Padahal, meluapnya sungai, longsor dan kekeringan tidak semata-mata ada hanya karena faktor alam. Allah Swt. menurunkan hujan sebagai rahmat bagi umat, namun sayangnya akibat ulah manusia lah semua bencana itu terjadi. Allah Swt. menegaskannya dalam surat ar-Ruum ayat 41 yang artinya: "Telah Nampak kerusakan di darat dan di laut disebabkan perbuatan tangan manusia, Allah menghendaki agar merasakan sebagian dari (akibat) perbuatan mereka, agar mereka kembali (ke jalan yang benar)”.
Inilah buah diterapkannya aturan yang tidak bersumber dari Sang Pencipta. Saat ini yang dipakai justru hukum yang dibuat oleh manusia yang menetapkannya berdasarkan hawa nafsu yaitu sistem kapitalis sekuler yang liberal, di mana agama dijauhkan dari kehidupan. Mereka bebas melakukan apa saja tanpa ada rambu-rambu yang akan mengakibatkan kerugian orang lain.
Sebagian wilayah Indonesia mengalami kekurangan air, umumnya disebabkan oleh kelangkaan hutan yang menjadi sumber resapan, banyak pohon-pohon besar yang ditebang dan lahannya dijadikan proyek pembangunan infrastruktur dan investasi besar-besaran seperti pertambangan dan perkebunan. Berkurangnya ruang terbuka hijau atau resapan karena dijadikan pemukiman juga berpengaruh pada kondisi cadangan air tanah. Namun sayang, kebijakan liberalisasi yang diberlakukan di negeri ini justru mengijinkan pihak swasta mengelola yang orientasinya keuntungan, tanpa mempertimbangkan bahaya jangka panjang.
Padahal jelas, air adalah sumber kehidupan bagi manusia, ketersediaannya harus senantiasa ada dan dijaga. Dalam sistem sekuler kapitalis kebijakan yang diambil tidak menyelesaikan masalah karena tidak menyentuh akar permasalahannya. Berkurangnya daerah resapan menunjukan gurita kapitalisme kian mencengkeram. Kebijakan yang diambil menguntungkan pihak yang bermodal dengan mengizinkan mereka untuk mengekploitasi lahan demi industrialisasi dan hunian-hunian elit.
Negara dan penguasa hanya mementingkan keuntungan dari segi materi saja, tidak memikirkan soal kelestarian alam dan keberlangsungan kehidupan di masa depan. Begitu juga dengan masalah air, solusi yang diambil hanya untuk sesaat, yaitu dengan sekedar menyediakan tangki-tangki ketika bencana tiba, yang mana hal ini tentu tidak menyelesaikan masalah secara tuntas.

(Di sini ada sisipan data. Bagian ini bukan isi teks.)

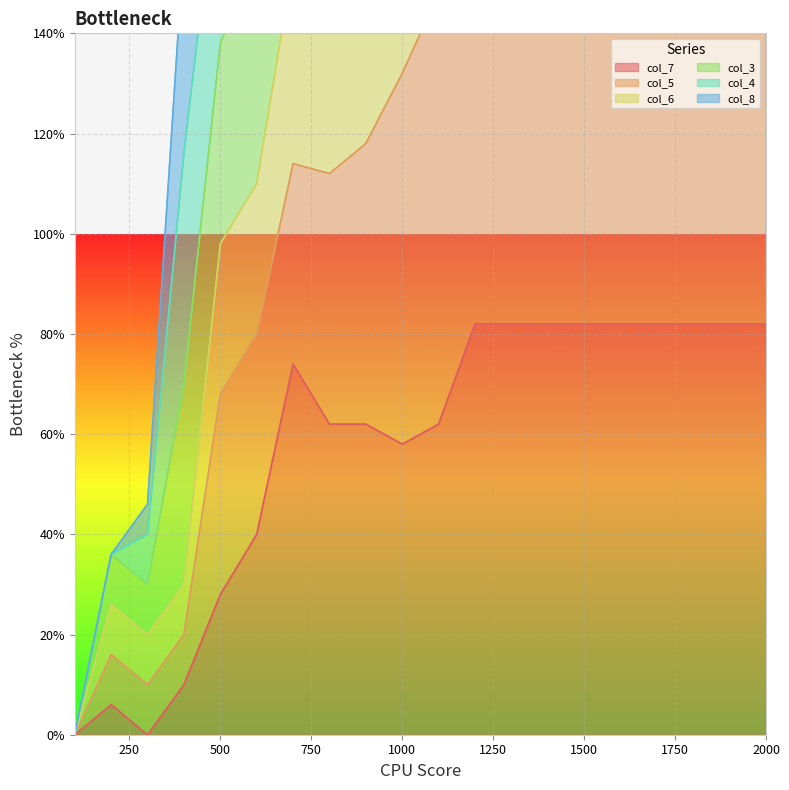

In col_5, how many points are higher than both neighbors (excluding endpoints)?

2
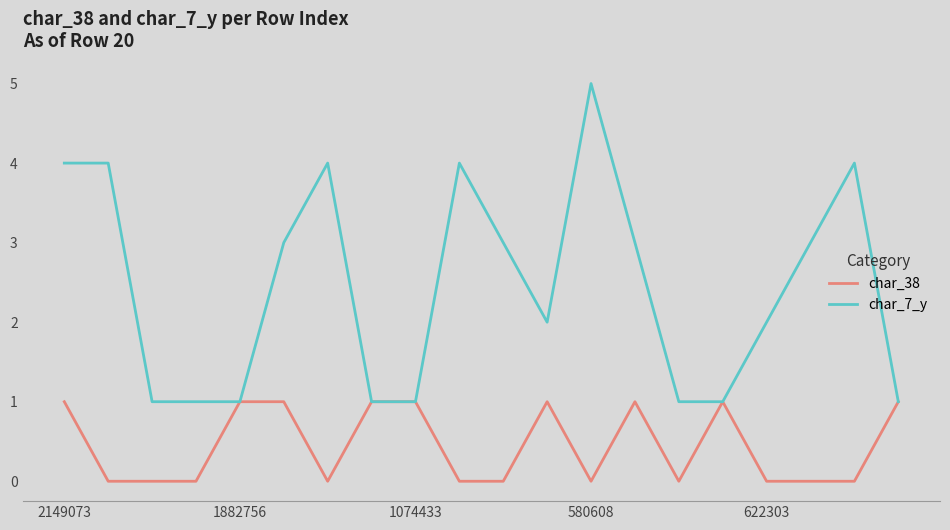

List the series in order of their overall mean, highest first.

char_7_y, char_38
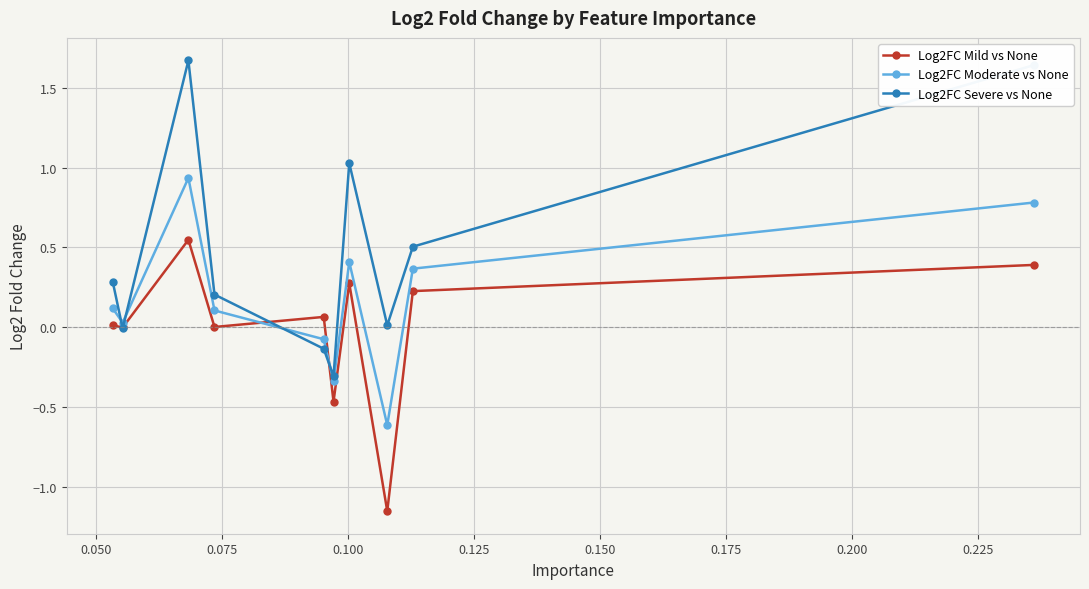

How many interior local valleys does the Log2FC Moderate vs None series have?

3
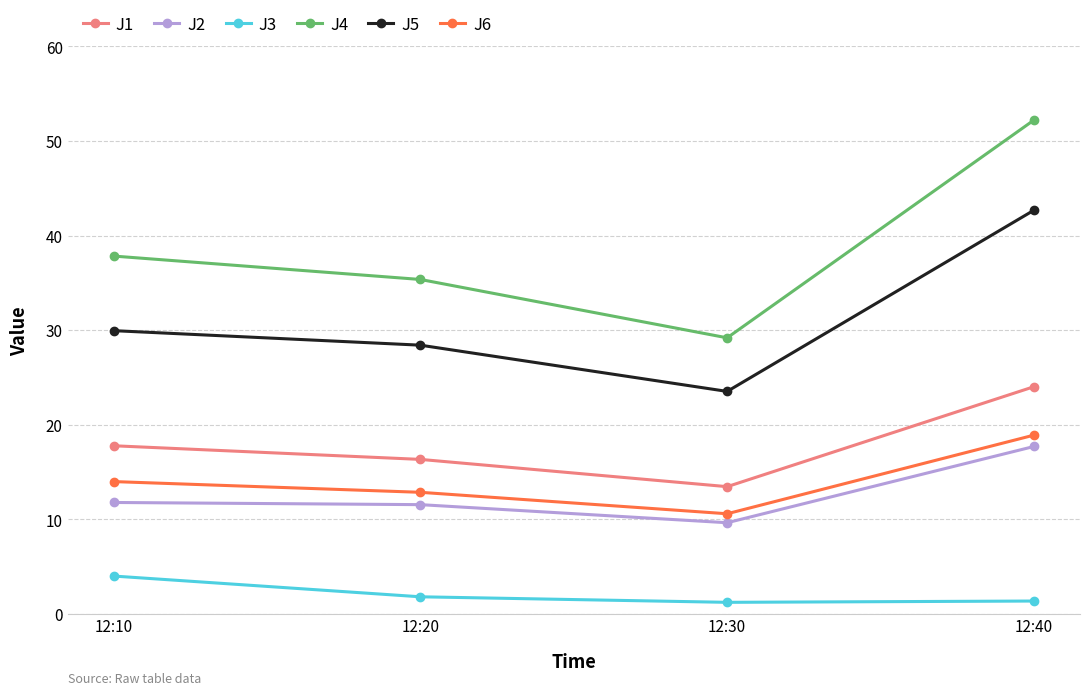

True or false: J2 and J1 intersect in this chart.

False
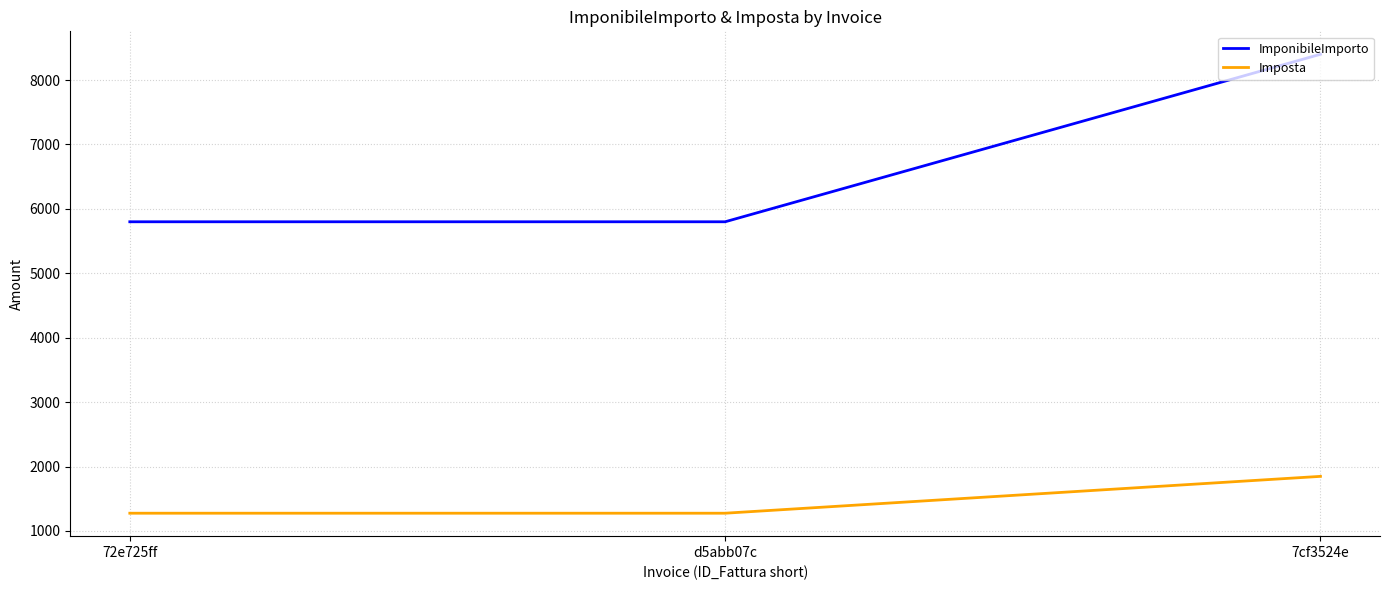

What is the difference between the Imposta values at 7cf3524e and d5abb07c?

572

Berbeda dengan Islam, negara akan menjaga ketersediaan air agar masyarakat tidak kekurangan. Air adalah sumber daya alam milik umum, keberadaanya harus dijaga oleh negara untuk memenuhi kebutuhan rakyatnya. Dalam Islam sumber daya alam seperti hutan, sungai, danau, laut pemanfatannya harus dirasakan rakyat. Sumber daya alam ini akan dikelola oleh negara, tidak boleh dimiliki oleh asing atau perorangan.

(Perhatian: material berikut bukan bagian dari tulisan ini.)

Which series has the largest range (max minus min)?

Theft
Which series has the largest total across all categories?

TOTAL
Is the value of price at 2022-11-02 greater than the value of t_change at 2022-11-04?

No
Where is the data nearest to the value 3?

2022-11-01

Banjir dan kekeringan adalah permasalahan yang sama-sama bersumber dari air, butuh keseimbangan dalam menjaganya agar tidak terjadi bencana. Islam benar-benar mengajarkan hal tersebut, misalnya menetapkan sumber daya alam hutan, sungai tambang sebagai milik rakyat. Mengatur soal penggunaan tanah dan pentingnya memperhatikan tata ruang, melarang dengan tegas eksplorasi dan ekploitasi secara serampangan seperti yang dilakukan sekarang. Adab terhadap alam dinilai sebagian dari iman.

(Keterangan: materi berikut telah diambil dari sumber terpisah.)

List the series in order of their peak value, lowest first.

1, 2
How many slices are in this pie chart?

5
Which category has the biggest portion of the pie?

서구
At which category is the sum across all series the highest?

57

Maka siapapun yang melakukan kerusakan terhadap alam dianggap sebagai kejahatan dan kemaksiatan. Penguasa dalam Islam betul-betul berperan dalam mengurus dan menjaga umat. Melalui pelaksanaan syariat, keseimbangan alam terjaga, hutan akan terawat, sehingga umat mendapatkan manfaat bukan madharat.